Toyota spokesman Robert Wimmer, whose company is on record as stating that the world does not have enough electricity to electrify all vehicles. In a recent interview, Wimmer noted the huge obstacles to electrification, including “refueling infrastructure, battery availability, consumer acceptance, and affordability.”
There are many reasons, Wimmer stated, why only 2 percent of the world’s cars are electric today. For price, range, infrastructure, affordability, and other reasons, buyers continue to choose ICE over electric, and that’s even when electric engines are often subsidized with tax breaks to bring price tags down.
One thing is for sure. If EVs were a good deal for consumers, there would be no need for subsidies and mandates. Nobody was forced to switch to smart phones – and believe it or not many people still prefer flip phones. A smaller number still rely on land lines.

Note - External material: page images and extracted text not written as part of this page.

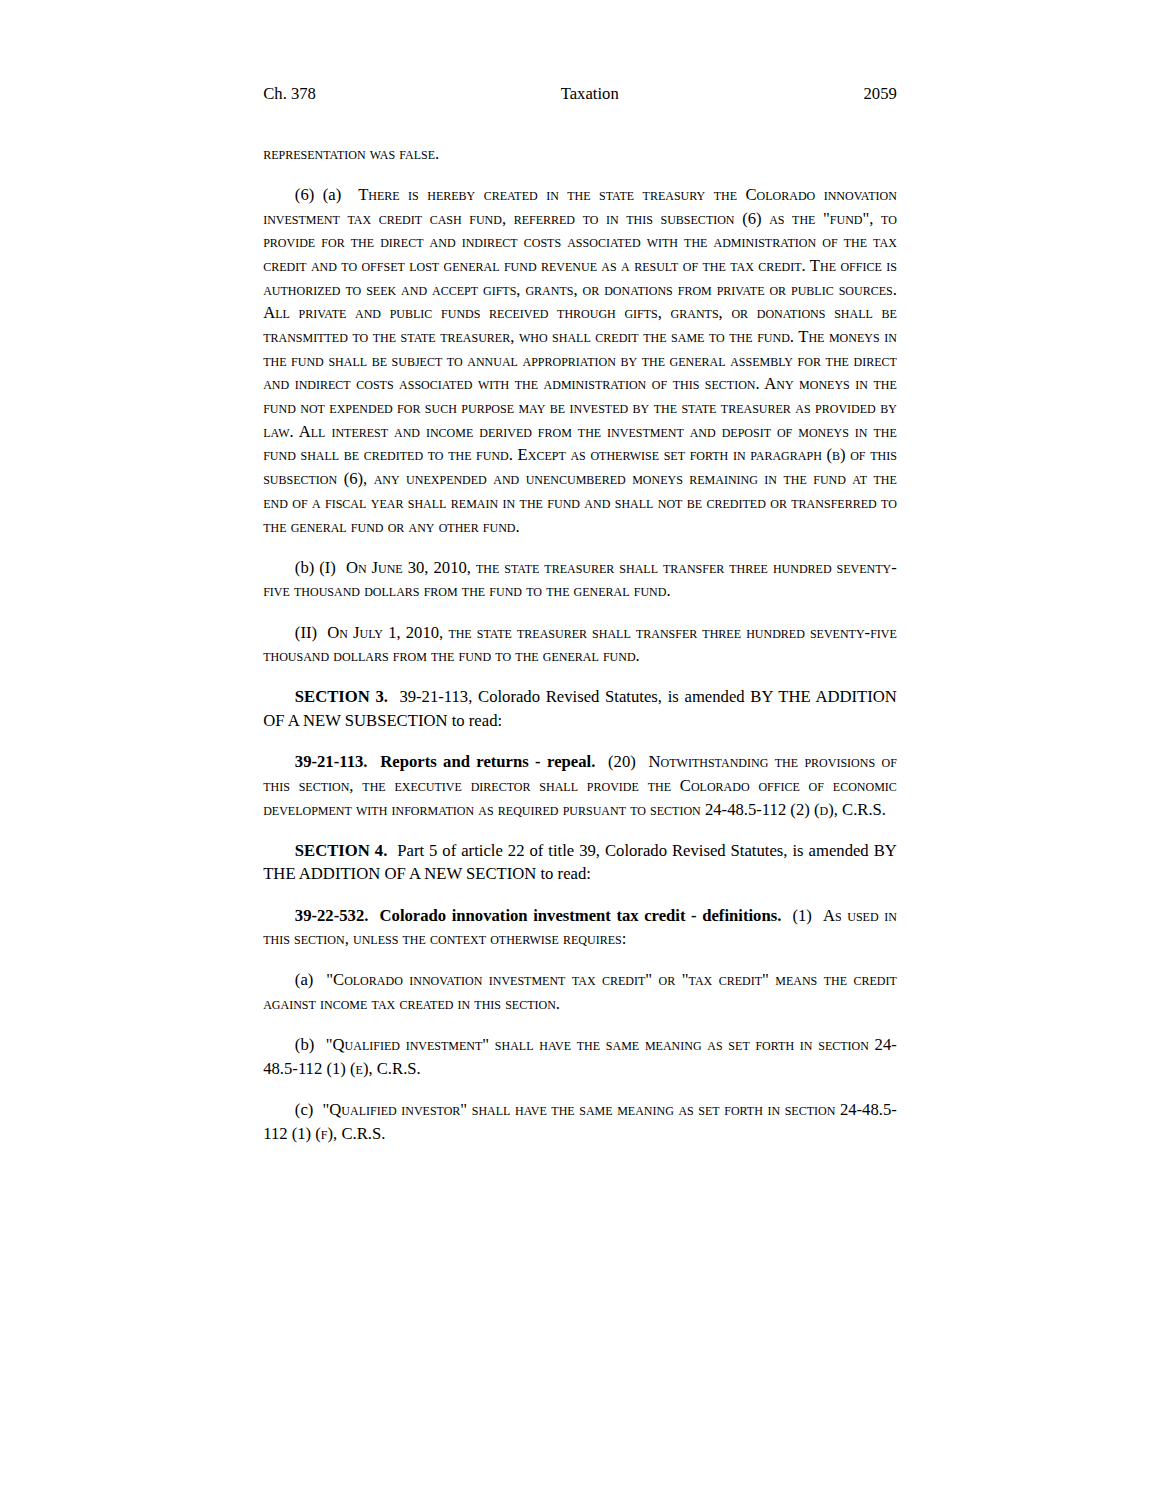Ch. 378 Taxation 2059
representation was false.
(6) (a) There is hereby created in the state treasury the Colorado innovation investment tax credit cash fund, referred to in this subsection (6) as the "fund", to provide for the direct and indirect costs associated with the administration of the tax credit and to offset lost general fund revenue as a result of the tax credit. The office is authorized to seek and accept gifts, grants, or donations from private or public sources. All private and public funds received through gifts, grants, or donations shall be transmitted to the state treasurer, who shall credit the same to the fund. The moneys in the fund shall be subject to annual appropriation by the general assembly for the direct and indirect costs associated with the administration of this section. Any moneys in the fund not expended for such purpose may be invested by the state treasurer as provided by law. All interest and income derived from the investment and deposit of moneys in the fund shall be credited to the fund. Except as otherwise set forth in paragraph (b) of this subsection (6), any unexpended and unencumbered moneys remaining in the fund at the end of a fiscal year shall remain in the fund and shall not be credited or transferred to the general fund or any other fund.
(b) (I) On June 30, 2010, the state treasurer shall transfer three hundred seventy-five thousand dollars from the fund to the general fund.
(II) On July 1, 2010, the state treasurer shall transfer three hundred seventy-five thousand dollars from the fund to the general fund.
SECTION 3. 39-21-113, Colorado Revised Statutes, is amended BY THE ADDITION OF A NEW SUBSECTION to read:
39-21-113. Reports and returns - repeal. (20) Notwithstanding the provisions of this section, the executive director shall provide the Colorado office of economic development with information as required pursuant to section 24-48.5-112 (2) (d), C.R.S.
SECTION 4. Part 5 of article 22 of title 39, Colorado Revised Statutes, is amended BY THE ADDITION OF A NEW SECTION to read:
39-22-532. Colorado innovation investment tax credit - definitions. (1) As used in this section, unless the context otherwise requires:
(a) "Colorado innovation investment tax credit" or "tax credit" means the credit against income tax created in this section.
(b) "Qualified investment" shall have the same meaning as set forth in section 24-48.5-112 (1) (e), C.R.S.
(c) "Qualified investor" shall have the same meaning as set forth in section 24-48.5-112 (1) (f), C.R.S.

Americans today own over 280 million ICE vehicles – yet Biden is demanding that 3 million a year buy EVs to replace them. But Americans know that Biden’s energy plans will ensure rolling, if not longer term, electricity blackouts. And when there is no juice, EVs stay idle.
Higher costs, equal or higher emissions, huge payoffs to multinational corporations, tracking every mile you drive, fire risks, and ensuring gridlock. Lots of reasons for citizens to demand an end to EV subsidies of every kind. EVs surely have their place, but poor and middle-class Americans ought not be forced to subsidize these rich people’s virtue-signaling status symbols.